_Aim of the task_
State how many lines in the entries below contain the string "instances". Reply with the number only.

[Stored items]
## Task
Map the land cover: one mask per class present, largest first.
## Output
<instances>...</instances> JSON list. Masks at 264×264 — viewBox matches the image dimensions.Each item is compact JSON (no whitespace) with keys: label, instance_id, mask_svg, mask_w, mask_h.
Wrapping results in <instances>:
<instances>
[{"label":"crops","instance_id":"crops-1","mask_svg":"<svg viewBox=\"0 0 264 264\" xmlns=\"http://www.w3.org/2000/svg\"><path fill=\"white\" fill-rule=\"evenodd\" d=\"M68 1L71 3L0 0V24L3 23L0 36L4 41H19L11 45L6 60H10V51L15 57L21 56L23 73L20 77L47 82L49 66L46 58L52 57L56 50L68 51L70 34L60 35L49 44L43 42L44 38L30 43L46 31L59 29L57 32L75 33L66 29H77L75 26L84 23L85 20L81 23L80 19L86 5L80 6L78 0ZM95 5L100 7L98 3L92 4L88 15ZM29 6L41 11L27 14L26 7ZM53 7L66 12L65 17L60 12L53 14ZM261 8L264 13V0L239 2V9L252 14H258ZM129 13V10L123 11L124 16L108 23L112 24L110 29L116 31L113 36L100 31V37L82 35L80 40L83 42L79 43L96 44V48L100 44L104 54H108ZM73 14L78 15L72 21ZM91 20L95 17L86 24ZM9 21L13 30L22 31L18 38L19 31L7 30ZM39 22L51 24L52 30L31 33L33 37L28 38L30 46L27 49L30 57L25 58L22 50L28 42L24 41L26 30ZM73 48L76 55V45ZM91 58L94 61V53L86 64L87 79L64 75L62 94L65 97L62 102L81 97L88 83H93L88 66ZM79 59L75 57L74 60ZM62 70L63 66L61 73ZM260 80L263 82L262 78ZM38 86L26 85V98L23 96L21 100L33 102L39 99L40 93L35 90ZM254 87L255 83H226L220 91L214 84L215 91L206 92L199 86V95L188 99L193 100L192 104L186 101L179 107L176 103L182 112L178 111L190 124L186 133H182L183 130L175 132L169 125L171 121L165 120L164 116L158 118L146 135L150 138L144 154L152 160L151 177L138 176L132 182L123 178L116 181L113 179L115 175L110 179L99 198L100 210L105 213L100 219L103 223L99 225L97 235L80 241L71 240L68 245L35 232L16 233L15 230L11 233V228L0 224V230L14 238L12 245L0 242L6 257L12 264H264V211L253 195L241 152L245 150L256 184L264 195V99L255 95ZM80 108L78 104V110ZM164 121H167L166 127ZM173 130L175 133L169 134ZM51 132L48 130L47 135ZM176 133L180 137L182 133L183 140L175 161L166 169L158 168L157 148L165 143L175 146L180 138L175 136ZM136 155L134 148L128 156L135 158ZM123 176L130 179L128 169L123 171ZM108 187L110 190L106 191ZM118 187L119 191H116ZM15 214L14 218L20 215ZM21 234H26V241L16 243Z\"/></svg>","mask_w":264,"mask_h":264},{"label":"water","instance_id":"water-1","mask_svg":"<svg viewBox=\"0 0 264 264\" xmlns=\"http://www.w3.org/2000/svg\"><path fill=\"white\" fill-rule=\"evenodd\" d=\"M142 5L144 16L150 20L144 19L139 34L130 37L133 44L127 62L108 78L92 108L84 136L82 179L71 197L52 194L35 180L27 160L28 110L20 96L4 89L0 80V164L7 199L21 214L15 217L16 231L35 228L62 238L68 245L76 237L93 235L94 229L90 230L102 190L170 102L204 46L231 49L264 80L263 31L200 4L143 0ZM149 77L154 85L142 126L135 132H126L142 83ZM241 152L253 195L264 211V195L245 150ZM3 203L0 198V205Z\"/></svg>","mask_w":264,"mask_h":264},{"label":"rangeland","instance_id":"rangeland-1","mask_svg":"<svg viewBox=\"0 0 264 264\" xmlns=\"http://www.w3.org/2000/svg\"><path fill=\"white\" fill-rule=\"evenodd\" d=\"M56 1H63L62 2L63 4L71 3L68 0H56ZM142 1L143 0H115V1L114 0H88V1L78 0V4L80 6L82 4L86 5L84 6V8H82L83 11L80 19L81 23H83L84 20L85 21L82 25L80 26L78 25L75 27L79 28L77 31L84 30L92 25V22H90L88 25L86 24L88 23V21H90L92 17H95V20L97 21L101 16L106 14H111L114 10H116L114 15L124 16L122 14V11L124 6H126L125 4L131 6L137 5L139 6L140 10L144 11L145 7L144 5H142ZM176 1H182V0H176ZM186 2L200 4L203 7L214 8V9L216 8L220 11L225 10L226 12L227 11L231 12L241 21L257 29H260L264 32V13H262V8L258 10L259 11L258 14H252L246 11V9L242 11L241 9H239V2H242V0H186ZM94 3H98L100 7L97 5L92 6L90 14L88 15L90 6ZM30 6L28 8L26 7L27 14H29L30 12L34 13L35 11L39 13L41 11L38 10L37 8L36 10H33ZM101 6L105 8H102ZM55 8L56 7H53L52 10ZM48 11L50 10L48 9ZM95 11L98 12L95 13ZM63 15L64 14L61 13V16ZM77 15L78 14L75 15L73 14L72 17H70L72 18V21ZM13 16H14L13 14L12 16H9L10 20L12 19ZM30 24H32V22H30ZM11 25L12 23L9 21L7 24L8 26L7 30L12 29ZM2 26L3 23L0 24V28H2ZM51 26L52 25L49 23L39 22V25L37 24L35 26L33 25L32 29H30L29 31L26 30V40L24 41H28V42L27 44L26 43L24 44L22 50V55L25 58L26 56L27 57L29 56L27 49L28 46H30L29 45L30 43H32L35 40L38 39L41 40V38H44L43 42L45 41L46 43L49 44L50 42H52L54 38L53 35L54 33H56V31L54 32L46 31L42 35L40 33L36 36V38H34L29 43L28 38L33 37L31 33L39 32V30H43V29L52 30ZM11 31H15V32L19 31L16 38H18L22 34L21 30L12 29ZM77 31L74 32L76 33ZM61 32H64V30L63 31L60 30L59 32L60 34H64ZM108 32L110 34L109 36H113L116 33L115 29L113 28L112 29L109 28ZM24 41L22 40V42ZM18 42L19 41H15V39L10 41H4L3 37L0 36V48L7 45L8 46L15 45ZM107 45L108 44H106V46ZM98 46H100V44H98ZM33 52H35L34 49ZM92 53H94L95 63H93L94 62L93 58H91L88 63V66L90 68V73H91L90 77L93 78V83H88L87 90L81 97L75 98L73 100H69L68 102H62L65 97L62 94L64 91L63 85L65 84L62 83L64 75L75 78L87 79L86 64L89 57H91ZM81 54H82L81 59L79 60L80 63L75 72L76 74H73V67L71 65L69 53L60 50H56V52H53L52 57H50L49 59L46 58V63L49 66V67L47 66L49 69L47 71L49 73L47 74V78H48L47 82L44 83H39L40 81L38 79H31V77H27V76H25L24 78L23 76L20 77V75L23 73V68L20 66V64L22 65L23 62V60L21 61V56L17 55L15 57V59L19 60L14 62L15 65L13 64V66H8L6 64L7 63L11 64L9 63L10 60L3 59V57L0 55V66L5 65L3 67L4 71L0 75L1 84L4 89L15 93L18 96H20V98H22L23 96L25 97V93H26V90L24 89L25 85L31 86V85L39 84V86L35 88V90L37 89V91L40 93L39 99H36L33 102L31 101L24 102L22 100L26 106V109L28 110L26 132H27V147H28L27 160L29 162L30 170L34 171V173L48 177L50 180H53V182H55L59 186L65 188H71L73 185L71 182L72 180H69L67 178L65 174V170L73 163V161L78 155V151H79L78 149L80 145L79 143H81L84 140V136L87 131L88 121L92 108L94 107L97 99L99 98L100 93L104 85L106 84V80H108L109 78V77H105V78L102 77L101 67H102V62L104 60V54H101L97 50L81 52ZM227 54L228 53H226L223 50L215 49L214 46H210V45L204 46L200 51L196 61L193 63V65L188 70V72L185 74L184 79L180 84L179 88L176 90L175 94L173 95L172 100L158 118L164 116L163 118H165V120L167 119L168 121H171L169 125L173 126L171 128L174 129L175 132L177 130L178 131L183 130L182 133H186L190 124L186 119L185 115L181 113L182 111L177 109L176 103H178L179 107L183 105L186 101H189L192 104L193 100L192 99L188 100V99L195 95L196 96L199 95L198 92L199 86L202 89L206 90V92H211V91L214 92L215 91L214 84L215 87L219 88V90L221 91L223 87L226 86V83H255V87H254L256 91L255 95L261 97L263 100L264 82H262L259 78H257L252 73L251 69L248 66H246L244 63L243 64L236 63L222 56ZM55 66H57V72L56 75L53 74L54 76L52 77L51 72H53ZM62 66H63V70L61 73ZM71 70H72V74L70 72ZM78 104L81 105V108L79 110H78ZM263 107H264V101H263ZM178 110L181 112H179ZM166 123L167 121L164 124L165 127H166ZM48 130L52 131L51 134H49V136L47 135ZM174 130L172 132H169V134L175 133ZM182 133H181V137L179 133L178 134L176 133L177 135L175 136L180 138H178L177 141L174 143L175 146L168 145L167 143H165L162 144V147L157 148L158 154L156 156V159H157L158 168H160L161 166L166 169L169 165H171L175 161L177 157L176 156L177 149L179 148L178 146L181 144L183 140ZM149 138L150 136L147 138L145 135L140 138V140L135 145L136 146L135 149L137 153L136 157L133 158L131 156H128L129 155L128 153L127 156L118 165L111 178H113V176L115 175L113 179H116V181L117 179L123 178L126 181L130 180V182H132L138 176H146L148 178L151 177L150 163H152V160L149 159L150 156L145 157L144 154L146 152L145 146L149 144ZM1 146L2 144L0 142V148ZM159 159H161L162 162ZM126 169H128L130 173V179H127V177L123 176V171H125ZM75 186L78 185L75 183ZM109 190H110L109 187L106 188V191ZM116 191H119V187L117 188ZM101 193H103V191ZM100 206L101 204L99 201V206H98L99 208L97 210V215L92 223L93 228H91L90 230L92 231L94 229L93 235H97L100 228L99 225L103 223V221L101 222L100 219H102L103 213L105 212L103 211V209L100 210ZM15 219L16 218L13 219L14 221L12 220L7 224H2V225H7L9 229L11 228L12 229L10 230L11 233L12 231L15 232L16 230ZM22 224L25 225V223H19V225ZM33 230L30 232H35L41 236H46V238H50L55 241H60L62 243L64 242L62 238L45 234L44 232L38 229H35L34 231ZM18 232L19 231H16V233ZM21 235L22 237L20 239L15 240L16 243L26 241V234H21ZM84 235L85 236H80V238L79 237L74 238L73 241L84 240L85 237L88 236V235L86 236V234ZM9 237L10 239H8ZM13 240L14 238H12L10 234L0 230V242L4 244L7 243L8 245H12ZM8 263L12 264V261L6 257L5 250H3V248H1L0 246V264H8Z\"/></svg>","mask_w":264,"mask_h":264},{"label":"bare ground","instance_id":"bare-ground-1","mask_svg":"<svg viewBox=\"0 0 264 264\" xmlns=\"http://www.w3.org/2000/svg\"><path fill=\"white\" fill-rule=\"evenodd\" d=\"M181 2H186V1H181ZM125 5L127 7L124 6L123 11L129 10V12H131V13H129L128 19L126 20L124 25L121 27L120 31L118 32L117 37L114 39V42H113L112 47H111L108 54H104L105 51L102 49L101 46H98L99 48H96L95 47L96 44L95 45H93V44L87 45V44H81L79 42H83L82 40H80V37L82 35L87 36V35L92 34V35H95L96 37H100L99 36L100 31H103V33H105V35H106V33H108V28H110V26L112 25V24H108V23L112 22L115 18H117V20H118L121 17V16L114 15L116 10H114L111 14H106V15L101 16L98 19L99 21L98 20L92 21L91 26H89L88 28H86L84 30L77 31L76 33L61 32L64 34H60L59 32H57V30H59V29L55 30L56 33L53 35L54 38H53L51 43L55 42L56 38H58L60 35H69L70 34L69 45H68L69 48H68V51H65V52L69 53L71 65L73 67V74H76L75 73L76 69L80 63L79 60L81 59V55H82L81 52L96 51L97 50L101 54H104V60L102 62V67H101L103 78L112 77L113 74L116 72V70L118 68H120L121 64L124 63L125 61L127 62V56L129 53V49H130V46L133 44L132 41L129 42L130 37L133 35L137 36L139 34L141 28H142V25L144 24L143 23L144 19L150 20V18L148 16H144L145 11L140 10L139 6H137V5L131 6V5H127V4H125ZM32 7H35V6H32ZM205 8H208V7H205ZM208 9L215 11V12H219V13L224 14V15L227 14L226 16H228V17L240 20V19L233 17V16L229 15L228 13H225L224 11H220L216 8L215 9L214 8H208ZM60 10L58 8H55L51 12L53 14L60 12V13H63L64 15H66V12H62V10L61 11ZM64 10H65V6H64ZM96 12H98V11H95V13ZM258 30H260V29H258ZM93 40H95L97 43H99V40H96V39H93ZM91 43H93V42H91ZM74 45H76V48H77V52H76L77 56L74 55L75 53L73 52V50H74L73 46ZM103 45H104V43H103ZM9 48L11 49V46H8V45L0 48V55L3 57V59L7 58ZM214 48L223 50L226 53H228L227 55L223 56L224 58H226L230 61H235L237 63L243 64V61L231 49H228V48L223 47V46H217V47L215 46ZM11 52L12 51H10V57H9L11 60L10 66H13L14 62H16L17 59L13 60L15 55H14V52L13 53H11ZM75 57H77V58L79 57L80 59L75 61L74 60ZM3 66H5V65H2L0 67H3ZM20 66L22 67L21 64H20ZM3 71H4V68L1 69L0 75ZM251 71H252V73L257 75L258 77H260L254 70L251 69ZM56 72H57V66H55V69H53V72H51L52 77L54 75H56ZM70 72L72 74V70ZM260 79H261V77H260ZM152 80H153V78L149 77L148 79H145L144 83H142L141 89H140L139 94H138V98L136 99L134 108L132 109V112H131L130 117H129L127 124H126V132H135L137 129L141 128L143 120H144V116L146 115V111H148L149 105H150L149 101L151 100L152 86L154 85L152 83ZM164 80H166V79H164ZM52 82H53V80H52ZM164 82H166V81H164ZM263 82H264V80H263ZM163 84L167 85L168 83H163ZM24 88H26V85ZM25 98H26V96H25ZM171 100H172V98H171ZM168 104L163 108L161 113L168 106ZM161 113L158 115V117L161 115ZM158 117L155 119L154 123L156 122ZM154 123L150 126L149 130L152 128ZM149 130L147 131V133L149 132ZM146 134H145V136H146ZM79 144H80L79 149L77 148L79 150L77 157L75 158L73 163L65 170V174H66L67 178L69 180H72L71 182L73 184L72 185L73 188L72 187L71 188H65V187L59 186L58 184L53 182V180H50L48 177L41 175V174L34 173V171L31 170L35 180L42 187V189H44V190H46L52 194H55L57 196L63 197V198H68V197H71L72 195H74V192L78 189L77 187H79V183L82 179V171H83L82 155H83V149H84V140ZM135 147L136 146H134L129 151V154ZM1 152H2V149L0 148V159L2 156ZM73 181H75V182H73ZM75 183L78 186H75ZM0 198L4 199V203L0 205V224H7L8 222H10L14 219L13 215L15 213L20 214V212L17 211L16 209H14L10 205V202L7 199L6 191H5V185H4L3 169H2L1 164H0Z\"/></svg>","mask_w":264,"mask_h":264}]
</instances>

_Output for this task_
4